Your objective: Using the data below, copy every line that contains the word "Table".

Source data
------------------------------
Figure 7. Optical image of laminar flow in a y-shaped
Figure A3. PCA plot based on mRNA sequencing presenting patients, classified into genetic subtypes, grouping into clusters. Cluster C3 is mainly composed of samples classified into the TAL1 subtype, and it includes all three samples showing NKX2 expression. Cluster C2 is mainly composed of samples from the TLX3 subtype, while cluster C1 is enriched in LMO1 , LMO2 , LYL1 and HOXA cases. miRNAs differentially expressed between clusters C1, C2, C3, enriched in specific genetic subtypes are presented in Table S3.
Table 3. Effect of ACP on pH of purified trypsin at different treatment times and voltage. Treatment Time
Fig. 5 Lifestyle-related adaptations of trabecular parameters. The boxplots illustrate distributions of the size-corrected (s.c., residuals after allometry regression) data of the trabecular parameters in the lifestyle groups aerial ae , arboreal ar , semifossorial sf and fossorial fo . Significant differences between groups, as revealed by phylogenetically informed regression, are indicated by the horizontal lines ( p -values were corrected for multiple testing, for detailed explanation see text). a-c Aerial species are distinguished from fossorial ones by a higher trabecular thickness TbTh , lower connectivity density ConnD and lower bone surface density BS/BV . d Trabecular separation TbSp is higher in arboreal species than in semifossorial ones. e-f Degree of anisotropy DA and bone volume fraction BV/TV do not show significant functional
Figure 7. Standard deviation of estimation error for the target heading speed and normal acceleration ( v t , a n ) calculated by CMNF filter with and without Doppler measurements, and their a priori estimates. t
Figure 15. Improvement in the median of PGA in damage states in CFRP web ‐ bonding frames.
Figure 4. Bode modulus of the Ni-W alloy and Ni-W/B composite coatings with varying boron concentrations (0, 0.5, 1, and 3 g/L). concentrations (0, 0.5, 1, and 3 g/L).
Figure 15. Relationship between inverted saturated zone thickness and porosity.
------------------------------
Answer to the exercise:
Figure A3. PCA plot based on mRNA sequencing presenting patients, classified into genetic subtypes, grouping into clusters. Cluster C3 is mainly composed of samples classified into the TAL1 subtype, and it includes all three samples showing NKX2 expression. Cluster C2 is mainly composed of samples from the TLX3 subtype, while cluster C1 is enriched in LMO1 , LMO2 , LYL1 and HOXA cases. miRNAs differentially expressed between clusters C1, C2, C3, enriched in specific genetic subtypes are presented in Table S3.
Table 3. Effect of ACP on pH of purified trypsin at different treatment times and voltage. Treatment Time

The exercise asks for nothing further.